-- THE DATA --
···

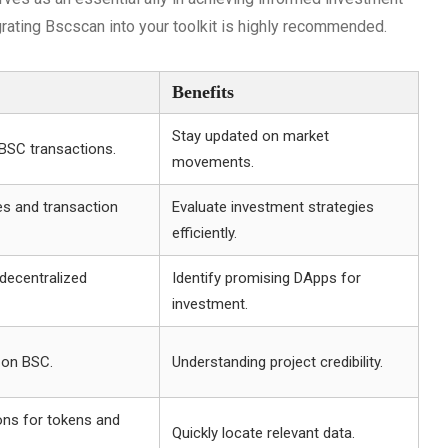
grating Bscscan into your toolkit is highly recommended.
Benefits
Stay updated on market
 BSC transactions.
movements.
es and transaction
Evaluate investment strategies
efficiently.
decentralized
Identify promising DApps for
investment.
 on BSC.
Understanding project credibility.
ons for tokens and
Quickly locate relevant data.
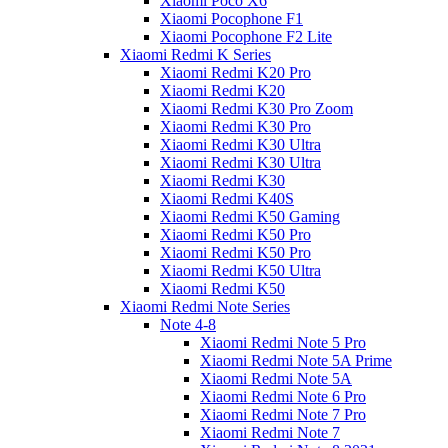
Xiaomi Poco X6
Xiaomi Pocophone F1
Xiaomi Pocophone F2 Lite
Xiaomi Redmi K Series
Xiaomi Redmi K20 Pro
Xiaomi Redmi K20
Xiaomi Redmi K30 Pro Zoom
Xiaomi Redmi K30 Pro
Xiaomi Redmi K30 Ultra
Xiaomi Redmi K30 Ultra
Xiaomi Redmi K30
Xiaomi Redmi K40S
Xiaomi Redmi K50 Gaming
Xiaomi Redmi K50 Pro
Xiaomi Redmi K50 Pro
Xiaomi Redmi K50 Ultra
Xiaomi Redmi K50
Xiaomi Redmi Note Series
Note 4-8
Xiaomi Redmi Note 5 Pro
Xiaomi Redmi Note 5A Prime
Xiaomi Redmi Note 5A
Xiaomi Redmi Note 6 Pro
Xiaomi Redmi Note 7 Pro
Xiaomi Redmi Note 7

···

-- ACTIVITY --
The listing above, line by line: print it exactly, but not its pictures.

-- ANSWER TO THIS EXERCISE --
grating Bscscan into your toolkit is highly recommended.
Benefits
Stay updated on market
 BSC transactions.
movements.
es and transaction
Evaluate investment strategies
efficiently.
decentralized
Identify promising DApps for
investment.
 on BSC.
Understanding project credibility.
ons for tokens and
Quickly locate relevant data.
Xiaomi Poco X6
Xiaomi Pocophone F1
Xiaomi Pocophone F2 Lite
Xiaomi Redmi K Series
Xiaomi Redmi K20 Pro
Xiaomi Redmi K20
Xiaomi Redmi K30 Pro Zoom
Xiaomi Redmi K30 Pro
Xiaomi Redmi K30 Ultra
Xiaomi Redmi K30 Ultra
Xiaomi Redmi K30
Xiaomi Redmi K40S
Xiaomi Redmi K50 Gaming
Xiaomi Redmi K50 Pro
Xiaomi Redmi K50 Pro
Xiaomi Redmi K50 Ultra
Xiaomi Redmi K50
Xiaomi Redmi Note Series
Note 4-8
Xiaomi Redmi Note 5 Pro
Xiaomi Redmi Note 5A Prime
Xiaomi Redmi Note 5A
Xiaomi Redmi Note 6 Pro
Xiaomi Redmi Note 7 Pro
Xiaomi Redmi Note 7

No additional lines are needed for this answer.